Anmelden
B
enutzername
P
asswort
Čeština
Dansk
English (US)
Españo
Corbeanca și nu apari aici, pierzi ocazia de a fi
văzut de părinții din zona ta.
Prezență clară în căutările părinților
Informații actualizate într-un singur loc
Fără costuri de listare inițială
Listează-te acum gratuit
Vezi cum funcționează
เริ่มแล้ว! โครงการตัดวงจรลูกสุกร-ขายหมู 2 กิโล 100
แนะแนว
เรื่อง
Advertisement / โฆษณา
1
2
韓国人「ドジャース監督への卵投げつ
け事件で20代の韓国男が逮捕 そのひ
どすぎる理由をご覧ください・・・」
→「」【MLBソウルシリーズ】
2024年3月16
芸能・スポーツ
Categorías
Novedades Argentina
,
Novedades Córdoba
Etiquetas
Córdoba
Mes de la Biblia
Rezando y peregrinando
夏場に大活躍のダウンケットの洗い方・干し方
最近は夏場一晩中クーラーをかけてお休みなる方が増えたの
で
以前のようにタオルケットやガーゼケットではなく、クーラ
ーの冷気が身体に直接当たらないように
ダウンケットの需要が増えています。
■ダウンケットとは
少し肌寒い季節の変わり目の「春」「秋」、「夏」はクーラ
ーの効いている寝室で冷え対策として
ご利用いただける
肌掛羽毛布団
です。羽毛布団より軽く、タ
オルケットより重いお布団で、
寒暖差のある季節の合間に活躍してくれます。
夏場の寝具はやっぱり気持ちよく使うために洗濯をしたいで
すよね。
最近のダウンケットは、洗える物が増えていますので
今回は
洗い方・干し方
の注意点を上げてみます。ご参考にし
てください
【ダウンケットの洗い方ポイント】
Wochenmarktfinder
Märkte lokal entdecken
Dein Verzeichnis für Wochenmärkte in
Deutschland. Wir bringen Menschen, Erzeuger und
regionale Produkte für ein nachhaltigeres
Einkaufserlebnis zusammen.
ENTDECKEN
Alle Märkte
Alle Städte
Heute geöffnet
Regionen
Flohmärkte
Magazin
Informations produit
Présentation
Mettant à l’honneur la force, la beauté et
· · · · ·
[Work required] Your task is to copy all of the entries exactly.

[Response]
Anmelden
B
enutzername
P
asswort
Čeština
Dansk
English (US)
Españo
Corbeanca și nu apari aici, pierzi ocazia de a fi
văzut de părinții din zona ta.
Prezență clară în căutările părinților
Informații actualizate într-un singur loc
Fără costuri de listare inițială
Listează-te acum gratuit
Vezi cum funcționează
เริ่มแล้ว! โครงการตัดวงจรลูกสุกร-ขายหมู 2 กิโล 100
แนะแนว
เรื่อง
Advertisement / โฆษณา
1
2
韓国人「ドジャース監督への卵投げつ
け事件で20代の韓国男が逮捕 そのひ
どすぎる理由をご覧ください・・・」
→「」【MLBソウルシリーズ】
2024年3月16
芸能・スポーツ
Categorías
Novedades Argentina
,
Novedades Córdoba
Etiquetas
Córdoba
Mes de la Biblia
Rezando y peregrinando
夏場に大活躍のダウンケットの洗い方・干し方
最近は夏場一晩中クーラーをかけてお休みなる方が増えたの
で
以前のようにタオルケットやガーゼケットではなく、クーラ
ーの冷気が身体に直接当たらないように
ダウンケットの需要が増えています。
■ダウンケットとは
少し肌寒い季節の変わり目の「春」「秋」、「夏」はクーラ
ーの効いている寝室で冷え対策として
ご利用いただける
肌掛羽毛布団
です。羽毛布団より軽く、タ
オルケットより重いお布団で、
寒暖差のある季節の合間に活躍してくれます。
夏場の寝具はやっぱり気持ちよく使うために洗濯をしたいで
すよね。
最近のダウンケットは、洗える物が増えていますので
今回は
洗い方・干し方
の注意点を上げてみます。ご参考にし
てください
【ダウンケットの洗い方ポイント】
Wochenmarktfinder
Märkte lokal entdecken
Dein Verzeichnis für Wochenmärkte in
Deutschland. Wir bringen Menschen, Erzeuger und
regionale Produkte für ein nachhaltigeres
Einkaufserlebnis zusammen.
ENTDECKEN
Alle Märkte
Alle Städte
Heute geöffnet
Regionen
Flohmärkte
Magazin
Informations produit
Présentation
Mettant à l’honneur la force, la beauté et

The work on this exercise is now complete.